Yellowdrawersdubs I did find that I really had to fight for my DS's needs to be considered. I also think flexibility is key. We were able to stick to the original plan but that was only because DD's foster carers were amazing and quickly built up a rapport with DS. They were so understanding, even when he tried to create a foam party in their downstairs bathroom!

I was also lucky that DD's bedtime was 6:30, DS's was 7:30/8 and the FC house was 15 min drive away. I think otherwise it would have been hard to get to know DD's routine whilst meeting DS's needs

Yellowdrawersdubs · 20/03/2021 01:40

Thanks dimples76, foster carers sound amazing! As does DS. :) So lucky too to have been so close to foster carers, a real help that, am so glad it all worked out for you. Were you direct in battling for your DS's needs or did you have to be more delicate about it? I'm a bull at a gate and don't think that's welcomed. :)

Am definitely going to question proposals next week.

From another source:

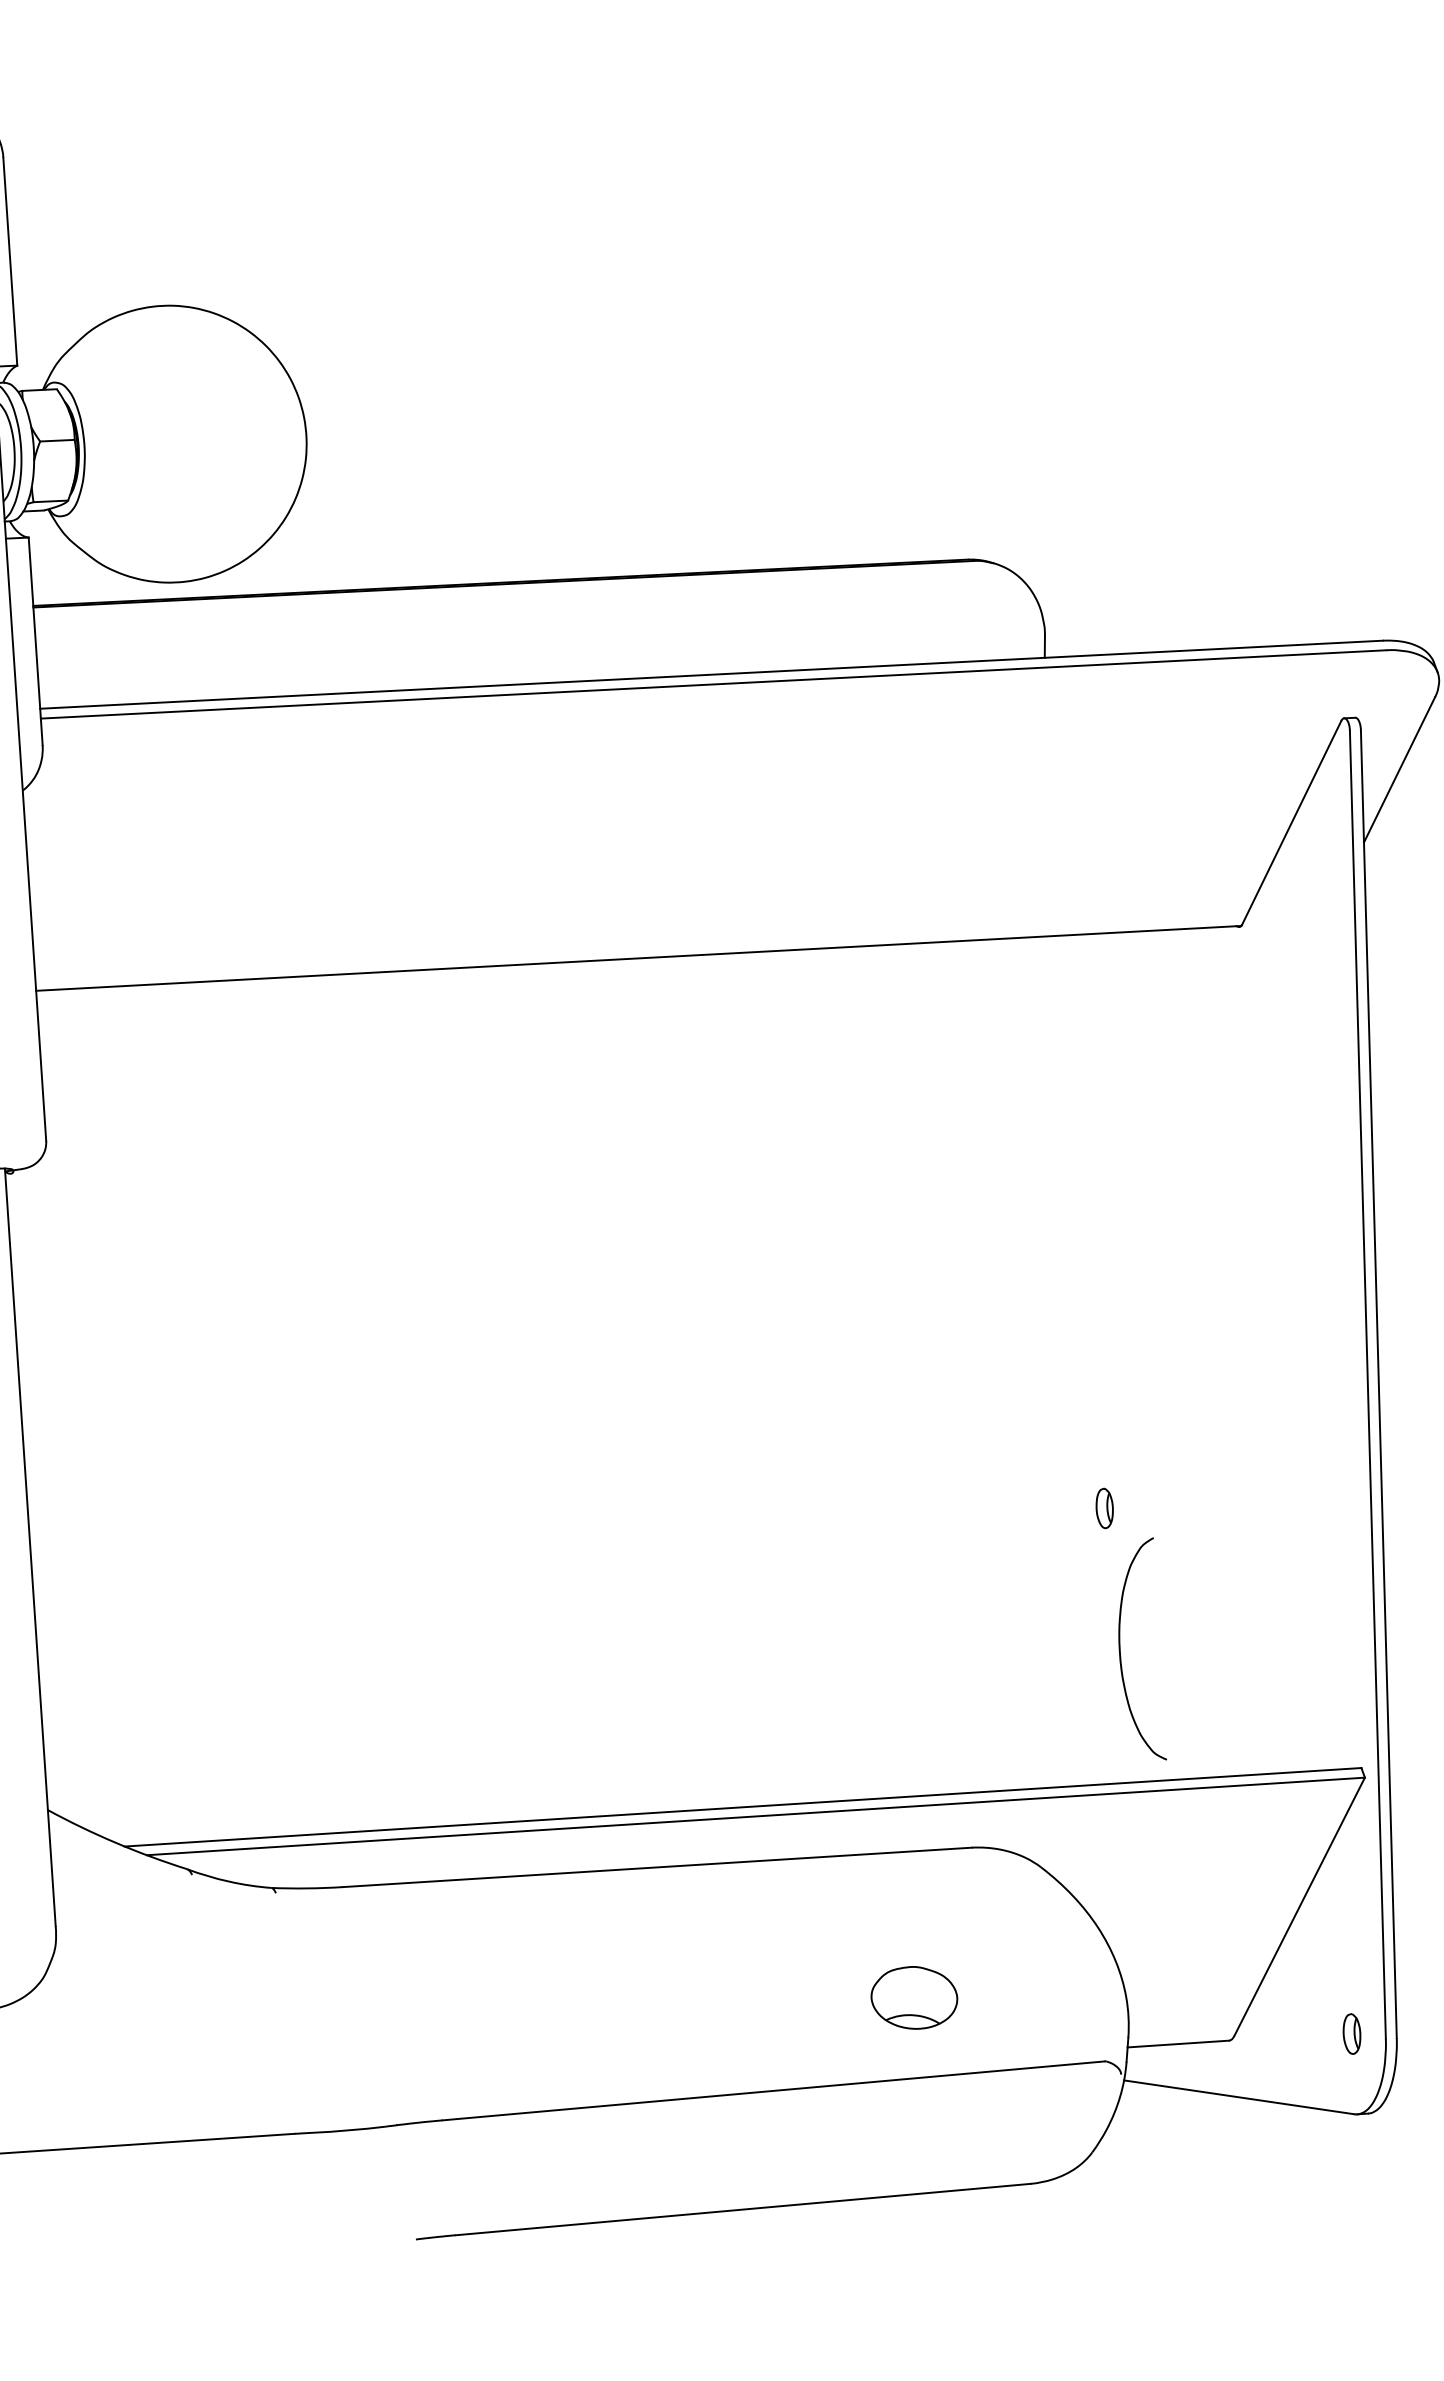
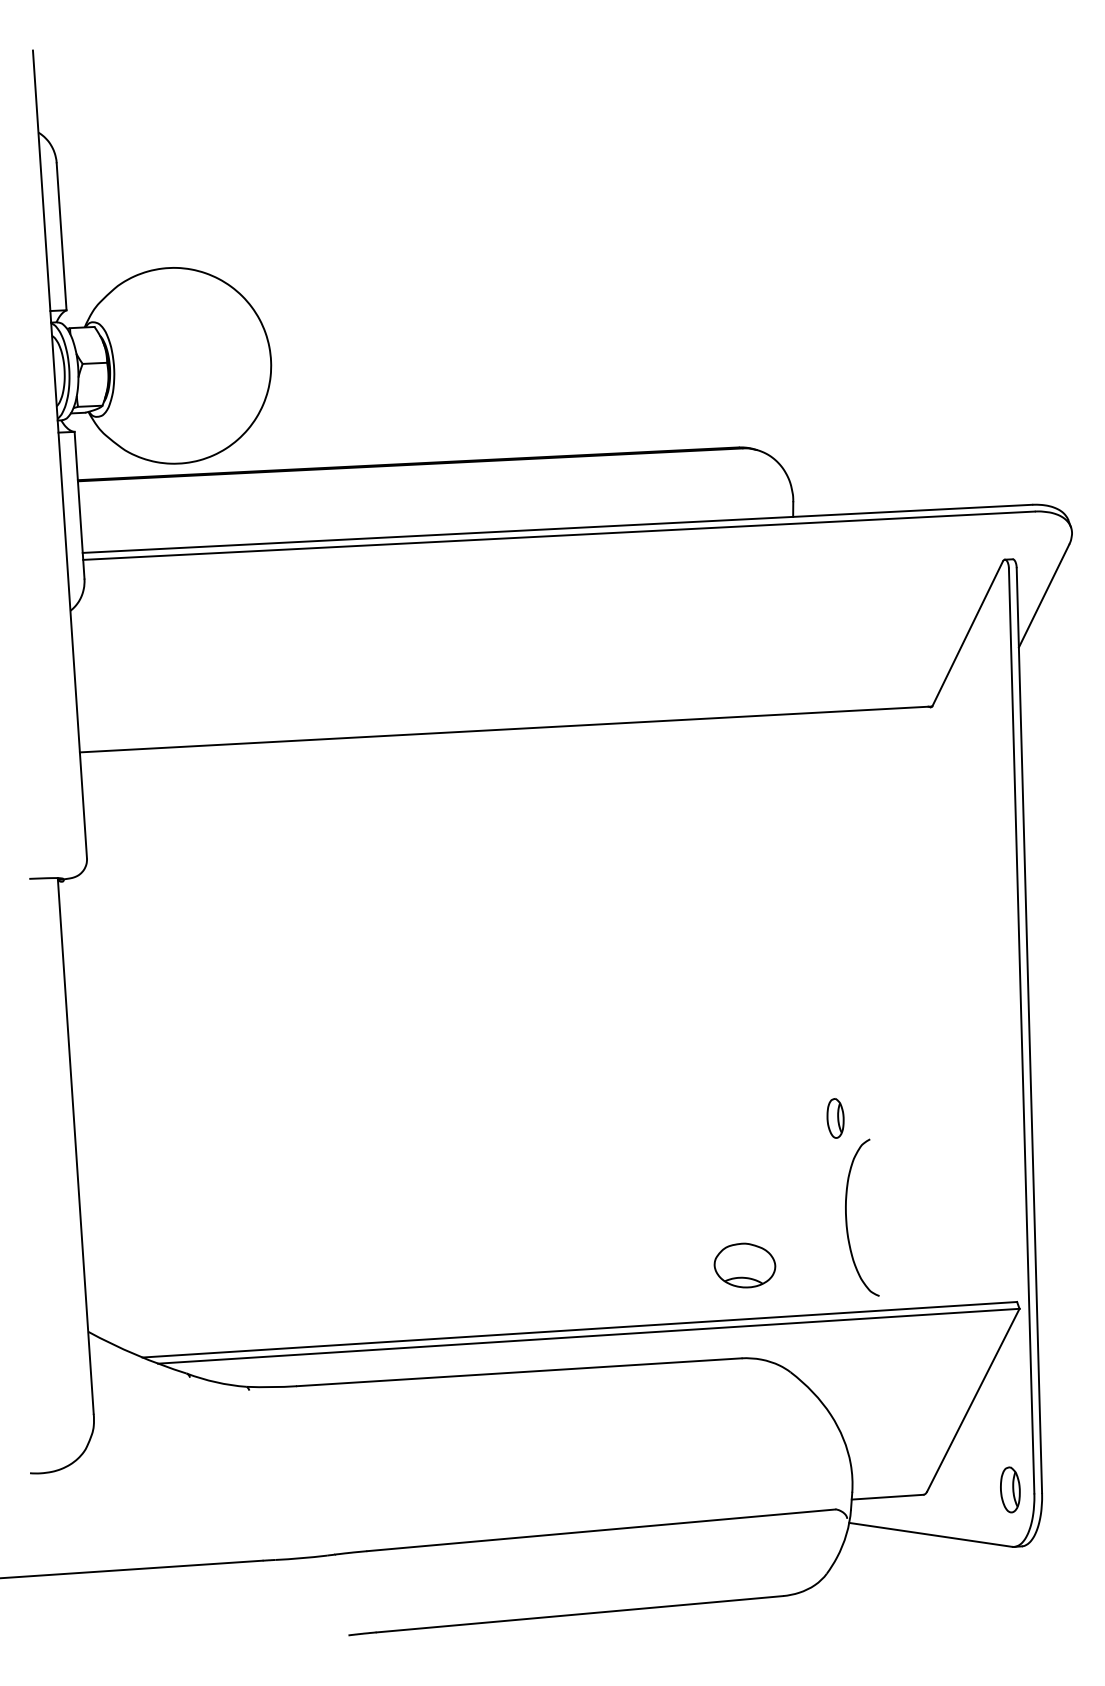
part: (1104, 1508) -> (835, 1118), size x1.4
part: (913, 1997) -> (744, 1265), moved
part: (1352, 2034) -> (1010, 1490), size x1.6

Think I'm going to have to post another question now unless any of you here have had experience of it. I had to change my child's (adopted) name completely due to safeguarding issues. They are referred to throughout sibling's documents with a clear mix of both names. Is this usual? I know confidentiality is tight but know too that SWs are human and systems not infallible, so mistakes are possible. As this is my child and I have PR do I have the right to say what my child should be referred to in these documents? Suppose the match doesn't go ahead after all this, that's other adopters having my child's birth and current name. I am not comfortable with it. Anybody dealt with this?